Noch viele Milliarden Euro in Sicht

In Warschau wird Orban zwar bewundert, doch gilt der ungarische Regierungschef der PiS auch als bisweilen unsicherer Verbündeter. So hieß es vor ein paar Tagen in PiS-nahen Kreisen, Orban könnte versucht sein, bald einzuknicken und sein Veto wieder zurückzuziehen, weil er seine Fidesz-Partei unbedingt in der im EU-Parlament einflussreichen EVP behalten wolle.

Laut eines Berichts des EU-Rechnungsprüfungshofs ist Ungarn weniger auf die EU-Coronahilfsgelder angewiesen, da Budapest 14 Milliarden Euro EU-Mittel aus der Budgetperiode 2014-20 noch gar nicht bezogen habe. Auch Polen soll aus diesen alten Fördertöpfen gar noch 50 Milliarden Euro beziehen können. Die beiden Länder können sich den Budgetstreit mit Brüssel also im Unterschied zu Italien, aber auch Spanien und Griechenland leisten.
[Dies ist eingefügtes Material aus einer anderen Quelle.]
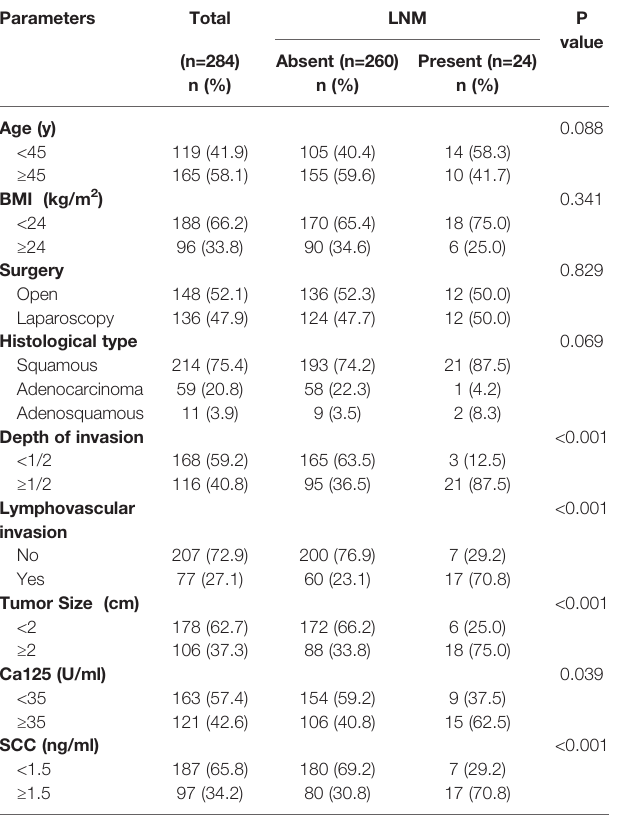
TABLE 1 | Patient Demographics and Clinical Characteristics of CC Patients by LNM. Parameters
Zu Absprachen in Budapest hat Warschau indes auch das Trauma bei der Tusk-Wahl zum EU-Ratspräsidenten im März 2017 gebracht. Orban hatte damals lauthals den PiS-Gegenkandidaten Jacek Saryusz-Wolski unterstützt und damit Kaczynski viel Sicherheit verliehen. Als dann allerdings wirklich abgestimmt wurde, schwenkte Ungarn um und unterstützte Kaczynskis Erzfeind Donald Tusk. Aussagen Orbans, wonach ein Kompromiss im Budgetstreit noch möglich sei, haben bei PiS erneut die Alarmglocken schrillen lassen.

Klitz
27. November 2020 - 12.58

Wie ich bereits in einem früheren Kommentar schrieb. Die beiden provozieren und sabotieren die EU und machen sich offensichtlich ein Vergnügen draus den anderen Mitgliedstaaten den Stinkefinger zu zeigen. Und die sind machtlos!

HTK
26. November 2020 - 22.46

Ob eine Von der Leien die richtige Nummer ist um mit diesen Querdenkern fertig zu werden? Die Glaubwürdigkeit der EU steht seit langem auf dem Spiel.Jetzt ein radikales Zeichen setzen würde Eindruck schinden.Werft die Fatzkes raus und fertig. Knoblauch kriegen wir aus Spanien und der Papst ist heuer Argentinier. Wozu brauchen wir diese Länder wenn nicht um Millionen darin zu versenken.